Вот и радость! Молодость права в своем оптимизме! В моем весьма немногочисленном семействе горестные минуты сменяются радужными надеждами…
Неизвестно зачем мчимся домой, а там… письмо от Давида Ионовича Постолова, одного из помощников Александра Яковлевича Таирова, приглашающего в Камерный театр. Будь тогда мне столько лет, сколько сегодня, я бы схватился за сердце.
А к вечеру… новый телеграфный бланк: «Предлагаю работу киевском театре условия при согласии сообщу Галантер».
Вот тебе и на! Теперь мне уже надо выбирать. Нет, выбора, колебаний, сомнений быть не может.
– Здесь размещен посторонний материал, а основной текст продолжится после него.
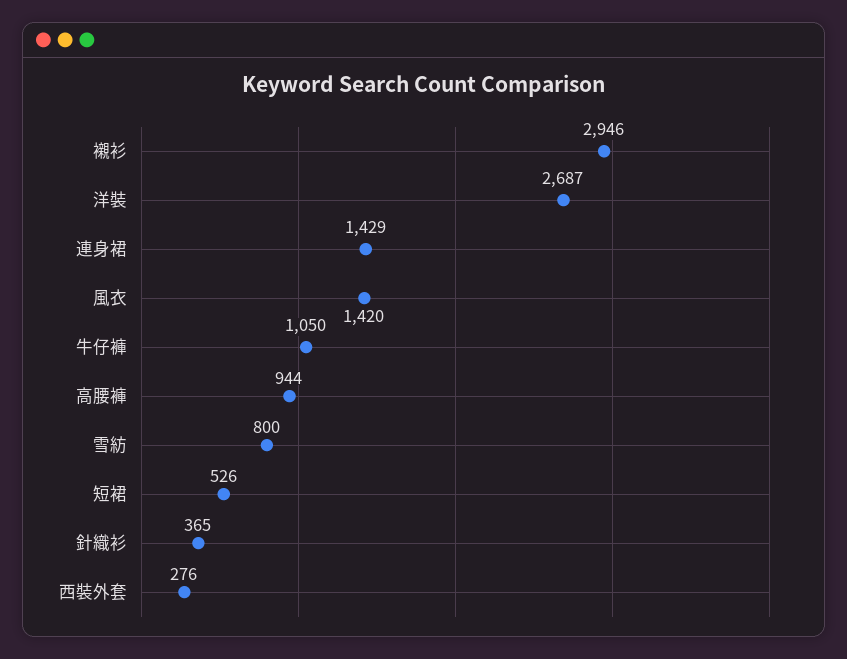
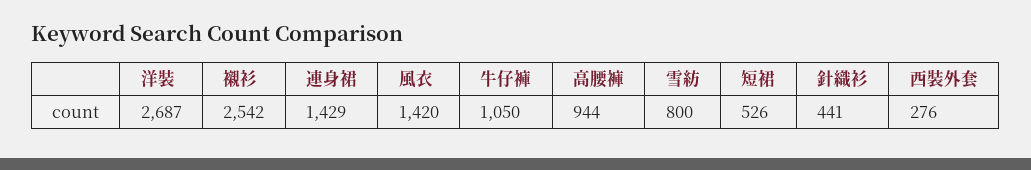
襯衫: 2946 -> 2542
針織衫: 365 -> 441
Мориц Миронович Шлуглейт отпустил меня в Харьков с добрым напутствием: пообтесаться, набраться опыта. Теперь он зовет меня к себе, обратно. Скорее, скорее на телеграф, послать ответы. Ключ телеграфистки отстукивает благодарности Галантеру, Постолову и согласие — Шлуглейту.
Теперь мы уже могли нормально отдохнуть и к сентябрю отправиться в Москву. Думаю, надеюсь, что в этот раз — насовсем.
Итак, дорогой мой Харьков, я уезжаю. Москва, ее театры, артисты…
Стрелка судьбы повернулась в розовую сторону, и я, счастливый надеждами, в задоре, обогащенный опытом, еду. Еду!
Снова бывш. Корша
Нет, поистине каждый месяц, каждый день самостоятельного труда обогащает в первые годы какими-то по-особому острыми впечатлениями. Недаром они так прочно отпечатываются в памяти.
Я приехал в Москву, и Шлуглейт принял меня радушно. В знакомом Коршевском театре я увидел новых людей, и не только актеров, что было бы вполне естественно.
За время моего отсутствия театр в чем-то неуловимо изменился. А внутренний порядок в нем приобрел, мне показалось, другую форму: все стало как будто строже, официальное.
Так оно и было. Новый порядок сводился к «чиновничьему педантизму», который насаждал человек огромного роста и, как потом выяснилось, бывший гвардеец.
Аккуратно причесанные и нафиксатуаренные волосы придавали ему внушительность. Его кругозор был обратно пропорционален его росту.
Будучи в свое время причастным к материально-финансовой жизни Художественного театра, он все же не уловил основ творческой жизни и все сводил к аккуратнейшему вывешиванию на доску объявлений, выговоров, предупреждений и прочих нужных, но не главных в организации театральной жизни бумажек или к мелким замечаниям в адрес молодых актеров и актрис, случайно громко заговоривших, даже далеко от сцены, даже днем в коридоре. Делал он это «для порядка». В театре его прозвали «Кнопка».
«Кнопка» бережно укладывал в карман ключик на цепочке, поправлял пенсне и, сложив ротик в бантик» самодовольно произносил: «Тэ-э-к». Проходя мимо, он глухим голосом приветствовал: «Здравствуйте, дорогуша моя». Все остальное, свободное от «доски» время он отдавал Бахусу и при каждом возлиянии провозглашал: «Здравствуй, донышко, прощай, вино».
Он происходил из очень знатной московской семьи и обладал значительными средствами. Средства эти из финансовых соображений или из странной для подобного существа любви к театру он вложил в театральное дело, которое возглавляли М. М. Шлуглейт и Ю. П. Солонин.